### INSTRUCTIONS FOR THE TASK
Reproduce verbatim the span of lines in the records that opens with the line containing "各種お電話でのお問い合わせ" and closes with the line containing "OFFICIAL SNS ACCOUNT", including both of those lines. Output only that span.

BEGIN

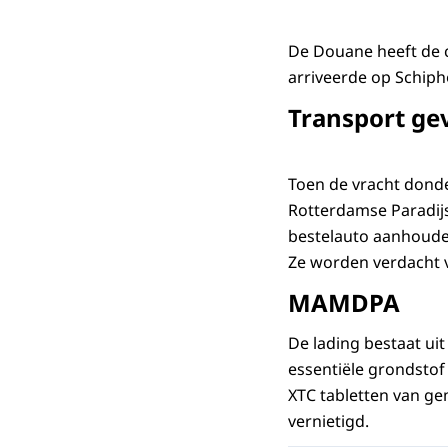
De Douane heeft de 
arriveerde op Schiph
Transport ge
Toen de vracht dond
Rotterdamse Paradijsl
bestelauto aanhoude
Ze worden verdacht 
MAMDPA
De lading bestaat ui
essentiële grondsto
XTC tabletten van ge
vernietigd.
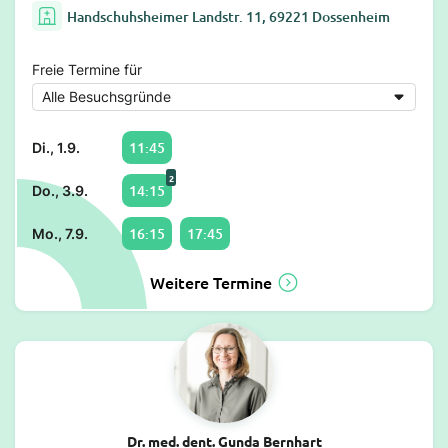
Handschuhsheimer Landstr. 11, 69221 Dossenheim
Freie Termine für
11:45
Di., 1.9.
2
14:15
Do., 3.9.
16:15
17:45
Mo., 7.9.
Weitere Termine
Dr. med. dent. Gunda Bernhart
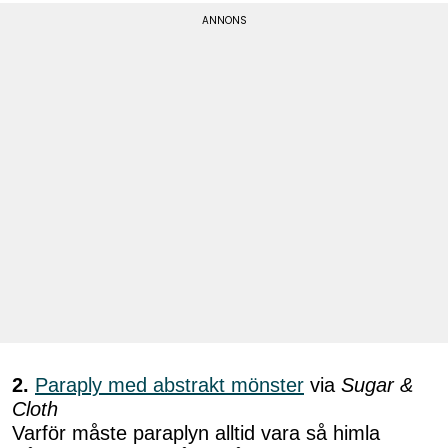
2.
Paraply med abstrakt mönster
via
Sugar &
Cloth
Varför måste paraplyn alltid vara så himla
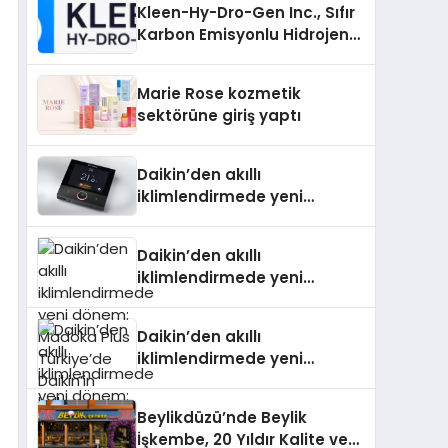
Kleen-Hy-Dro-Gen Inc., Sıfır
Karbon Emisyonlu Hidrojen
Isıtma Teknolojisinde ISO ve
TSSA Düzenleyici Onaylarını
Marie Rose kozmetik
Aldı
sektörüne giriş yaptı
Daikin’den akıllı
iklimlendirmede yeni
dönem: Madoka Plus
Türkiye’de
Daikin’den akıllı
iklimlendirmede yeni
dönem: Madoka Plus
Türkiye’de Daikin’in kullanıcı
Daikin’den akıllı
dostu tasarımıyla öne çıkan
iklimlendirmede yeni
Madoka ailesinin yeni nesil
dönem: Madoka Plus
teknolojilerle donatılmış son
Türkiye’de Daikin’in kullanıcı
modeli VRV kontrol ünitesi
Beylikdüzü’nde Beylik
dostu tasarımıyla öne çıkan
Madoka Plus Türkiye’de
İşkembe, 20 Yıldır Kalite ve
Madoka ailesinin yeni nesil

END
BEGIN

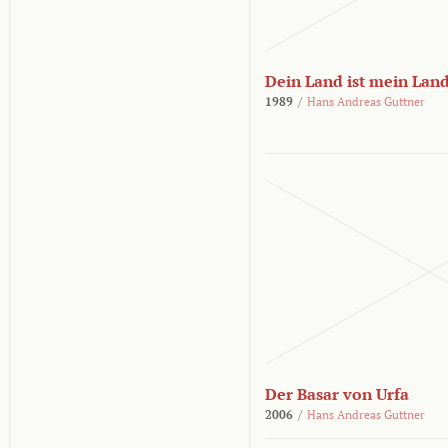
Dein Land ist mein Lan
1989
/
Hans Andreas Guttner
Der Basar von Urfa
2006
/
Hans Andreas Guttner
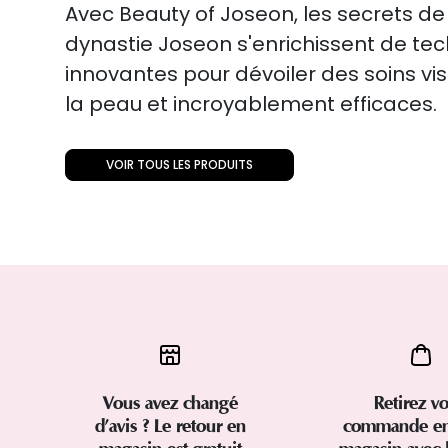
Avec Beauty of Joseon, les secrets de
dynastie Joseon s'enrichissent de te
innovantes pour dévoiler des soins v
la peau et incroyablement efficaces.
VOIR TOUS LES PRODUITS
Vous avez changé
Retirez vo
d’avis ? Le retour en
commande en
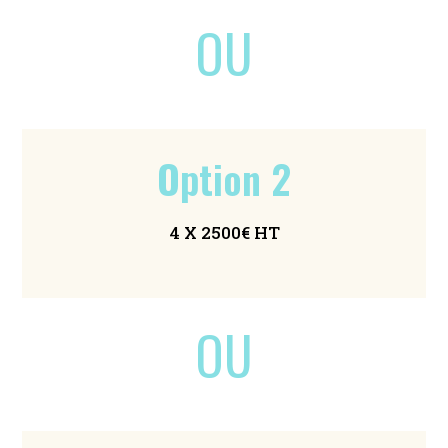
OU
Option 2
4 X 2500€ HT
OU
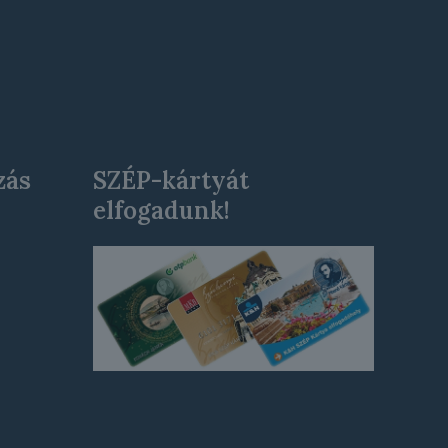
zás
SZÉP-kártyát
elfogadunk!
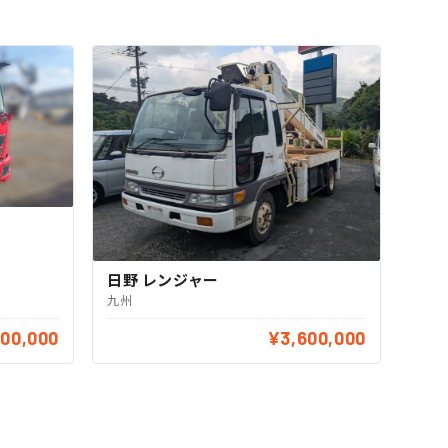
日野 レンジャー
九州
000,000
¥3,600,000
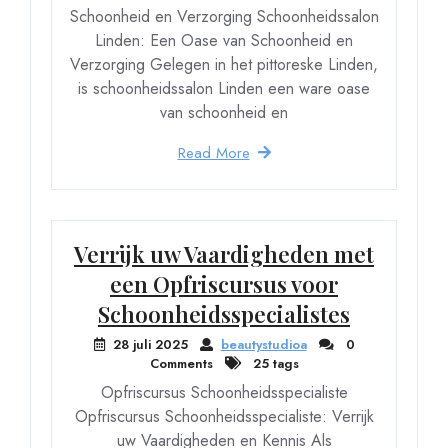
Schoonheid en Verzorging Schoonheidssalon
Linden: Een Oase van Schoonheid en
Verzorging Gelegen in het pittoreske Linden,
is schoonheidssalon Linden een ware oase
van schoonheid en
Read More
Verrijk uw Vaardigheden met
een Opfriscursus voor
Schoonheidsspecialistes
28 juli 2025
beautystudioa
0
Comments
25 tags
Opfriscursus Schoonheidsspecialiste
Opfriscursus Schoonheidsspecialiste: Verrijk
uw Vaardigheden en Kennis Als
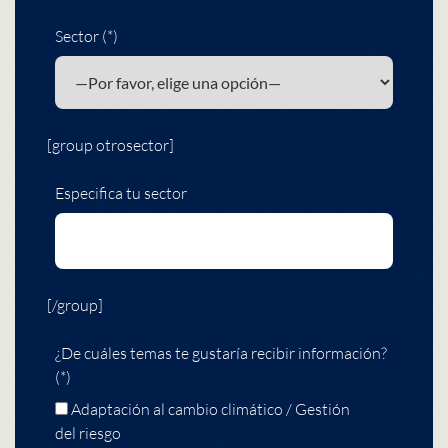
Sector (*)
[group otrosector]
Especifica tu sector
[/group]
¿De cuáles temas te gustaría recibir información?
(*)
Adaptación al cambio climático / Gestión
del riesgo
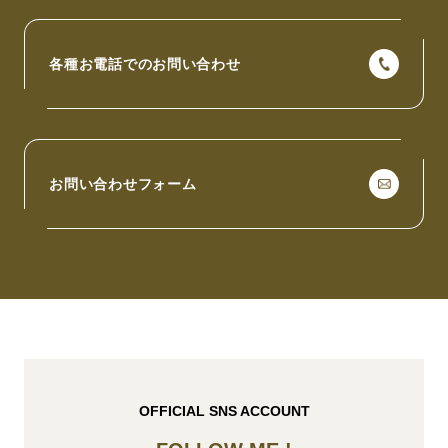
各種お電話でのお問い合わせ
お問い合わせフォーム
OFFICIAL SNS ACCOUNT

END
BEGIN

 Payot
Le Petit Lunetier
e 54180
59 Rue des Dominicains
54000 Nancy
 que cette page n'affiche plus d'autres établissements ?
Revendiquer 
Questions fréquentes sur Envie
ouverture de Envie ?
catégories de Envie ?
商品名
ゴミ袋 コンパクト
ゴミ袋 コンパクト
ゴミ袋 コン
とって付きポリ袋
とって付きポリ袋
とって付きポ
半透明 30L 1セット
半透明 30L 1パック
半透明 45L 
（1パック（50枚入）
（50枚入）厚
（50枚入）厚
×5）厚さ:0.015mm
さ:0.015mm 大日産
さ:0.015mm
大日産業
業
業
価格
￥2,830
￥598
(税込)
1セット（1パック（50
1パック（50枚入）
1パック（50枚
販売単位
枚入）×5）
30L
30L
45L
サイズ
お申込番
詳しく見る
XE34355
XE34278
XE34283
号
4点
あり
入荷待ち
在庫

END

### RESULT OF THE EXERCISE
各種お電話でのお問い合わせ
お問い合わせフォーム
OFFICIAL SNS ACCOUNT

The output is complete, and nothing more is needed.